A red light began flickering on the vox-board by van Droi’s left shoulder. He turned in his command seat, flipped the toggle that turned the light green, and said, “10th Company Command here. Go ahead.”
“Tenth, this is Regiment,” said Colonel Stromm. “It looks like we’re caught between a rock and a hard place. Have you looked south-east recently?”
“I have, sir,” said van Droi. “Don’t like the view much. Very difficult to estimate party strength given distance and conditions, but I think it’s fair to say we’re a little outnumbered. Assuming the majority of those green-skins are on wheels, they could well catch us by midday.”
“The galaxy does like to stack the odds against us, doesn’t it, lieutenant?” said Stromm.
“No glory in easy victories, sir. Still, a man should know his limits.”
“Or in this case,” replied Stromm, “the limits of his machines. I think… Hold on a moment, lieutenant.”
Stromm cut the link. A few seconds later, the same light on van Droi’s vox-board started flashing again. He hit the toggle. “Sir?”
“Sorry about that, van Droi,” said Stromm. “Just got word from our scouts. I’ll let you judge for yourself whether it’s good or bad. He’s reporting a massive dust storm up ahead. Point your magnoculars a few degrees east of our current heading. You can just about make it out.”
“It’s going to hit?”
“Soon, apparently. It’s moving fast. If we cut south-east we can probably escape the worst of it, but—”
“But it’ll put us within easy striking range of the orks at our back, sir. By the blasted Eye!”
“You said it, lieutenant. I’m not about to order our lads into a battle we won’t survive without a damned good reason. I say we head straight into the storm. Take our chances. If anything, it might serve to cover our tracks. We might actually lose the bastards. What do you say?”

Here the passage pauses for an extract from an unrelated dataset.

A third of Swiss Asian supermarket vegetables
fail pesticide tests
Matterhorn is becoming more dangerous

It’s a ballsy move, thought van Droi. There’s plenty that could go wrong. On the other hand…
“The machine-spirits aren’t going to like it, sir,” he said. “I’d put money on mechanical failures. Any estimates on how long th
e storm will last? We won’t be able to see a damned thing while we’re in there. If we move at all, it’ll have to be very slowly.”

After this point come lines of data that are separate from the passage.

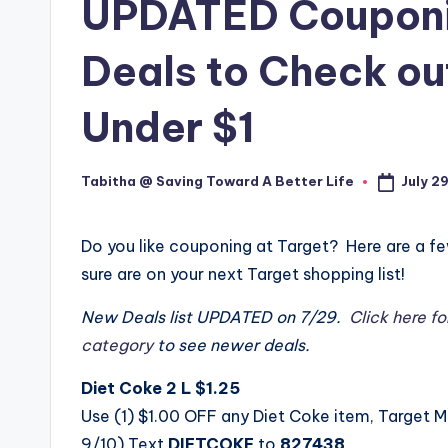
UPDATED Couponin
Deals to Check out
Under $1
July 2
Tabitha @ Saving Toward A Better Life
Posted
by
Do you like couponing at Target? Here are a f
sure are on your next Target shopping list!
New Deals list UPDATED on 7/29.
Click here fo
category
to see newer deals.
Diet Coke 2 L $1.25
Use (1) $1.00 OFF any Diet Coke item, Target 
9/10) Text
DIETCOKE
to
827438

“There’s no way to say how long, van Droi,” voxed Stromm. “The environmental summaries the Mechanicus issued during warp transit painted a pretty bleak picture. Some storms last a few hours, others last days, even weeks.”

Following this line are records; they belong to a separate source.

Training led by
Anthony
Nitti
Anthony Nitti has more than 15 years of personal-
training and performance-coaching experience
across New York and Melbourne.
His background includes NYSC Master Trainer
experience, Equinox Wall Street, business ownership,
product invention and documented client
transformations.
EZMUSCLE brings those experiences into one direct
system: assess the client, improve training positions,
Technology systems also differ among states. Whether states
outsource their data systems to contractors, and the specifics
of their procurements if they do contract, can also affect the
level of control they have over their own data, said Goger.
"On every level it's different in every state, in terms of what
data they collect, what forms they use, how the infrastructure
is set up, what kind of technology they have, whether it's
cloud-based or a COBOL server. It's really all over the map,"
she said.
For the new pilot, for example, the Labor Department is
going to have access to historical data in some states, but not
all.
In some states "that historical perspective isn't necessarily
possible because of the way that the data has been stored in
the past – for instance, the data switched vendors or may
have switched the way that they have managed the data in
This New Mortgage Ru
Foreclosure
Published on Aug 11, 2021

“That’s one hell of a gamble, sir.”
“Are you much of a gambling man, lieutenant?”
“I guess I am today,” said van Droi.
“That’s what I thought. Let’s roll the dice and hope for the best. And may the Emperor’s luck be with us. Stromm out.”
CHAPTER ELEVEN
Colonel Stromm ordered his column to a complete stop as it was hit by the fringes of the coming dust storm. Visibility had dropped to about fifty metres already. The air around the Imperial machines was dark with veils of gusting sand, and the wind howled, rocking the vehicles on their suspension. The sky was gone from view. On the colonel’s orders, anxious men emerged from hatches and cabin doors with their faces goggled and masked, their bodies covered as much as possible against the stinging assault of the hard red grains.
Their voices didn’t travel far. Words already muffled by rebreather masks were snatched away by the rising storm. Van Droi was forced to shout at the top of his voice. “Hurry it up. I want all the tanks chained together before it gets any worse out here. Come on. Only a few minutes left. Work faster.”